**Background of BPI Antibodies**
Bactericidal/Permeability-Increasing Protein (BPI) is a 45-55 kDa cationic antimicrobial protein primarily produced by neutrophils and epithelial cells. It plays a critical role in innate immunity by neutralizing gram-negative bacteria through binding to lipopolysaccharides (LPS), disrupting membrane integrity, and promoting bacterial clearance. BPI also modulates inflammatory responses by sequestering endotoxins, thereby reducing LPS-induced immune activation.

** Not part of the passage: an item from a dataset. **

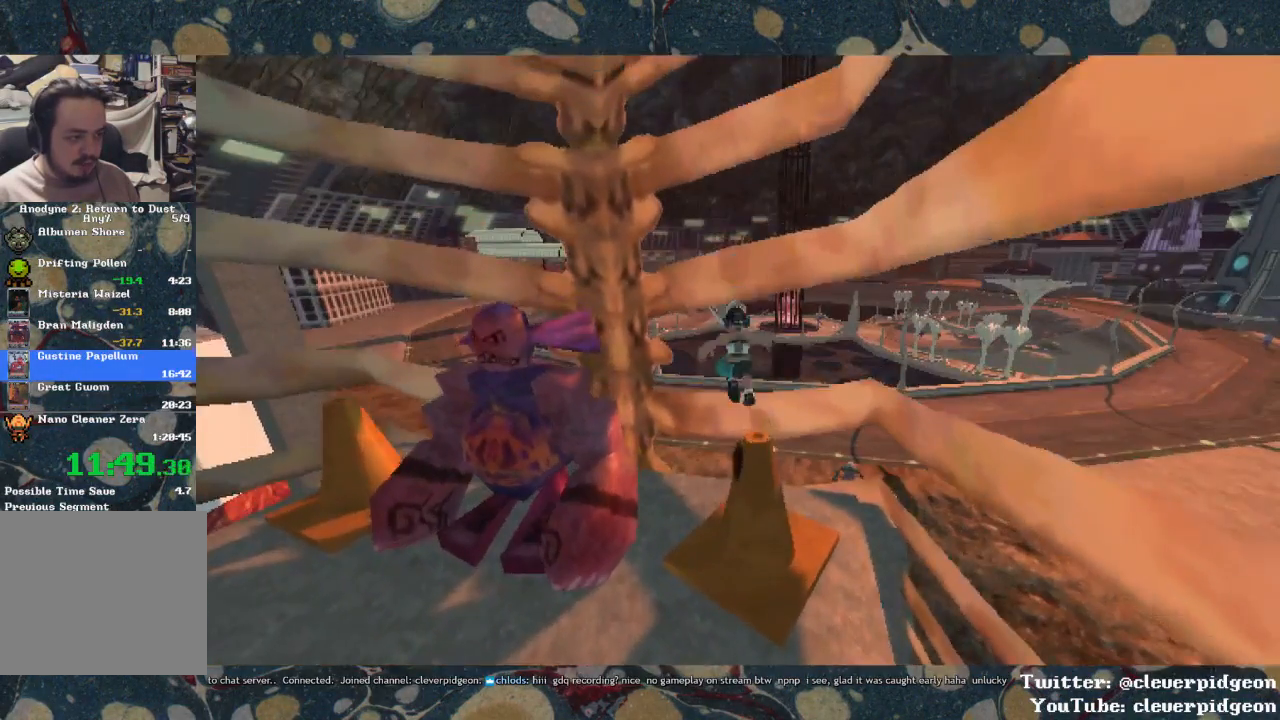
{"buttons": ["CROSS"], "left_stick": "center", "right_stick": "center", "events": [[467, "CROSS", "down"]]}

BPI antibodies, including autoantibodies against BPI, have gained attention in autoimmune and chronic inflammatory conditions. In autoimmune diseases, such as anti-neutrophil cytoplasmic antibody (ANCA)-associated vasculitis, anti-BPI antibodies are detected in a subset of patients, particularly those with granulomatosis with polyangiitis (GPA). These antibodies may impair BPI’s bactericidal function, potentially exacerbating infections or inflammation. Notably, anti-BPI antibodies are also linked to cystic fibrosis (CF), where chronic bacterial colonization (e.g., *Pseudomonas aeruginosa*) may trigger their production, contributing to persistent lung damage.
Clinically, anti-BPI antibodies are measured via ELISA or immunoassays, though their diagnostic utility remains debated due to variable prevalence across diseases. Research suggests they may serve as biomarkers for disease progression or infection risk in specific cohorts. However, their pathogenic role—whether directly damaging or epiphenomenal—requires further elucidation. Understanding BPI-antibody interactions could inform therapeutic strategies, such as targeting BPI pathways or modulating antibody production in chronic inflammatory states.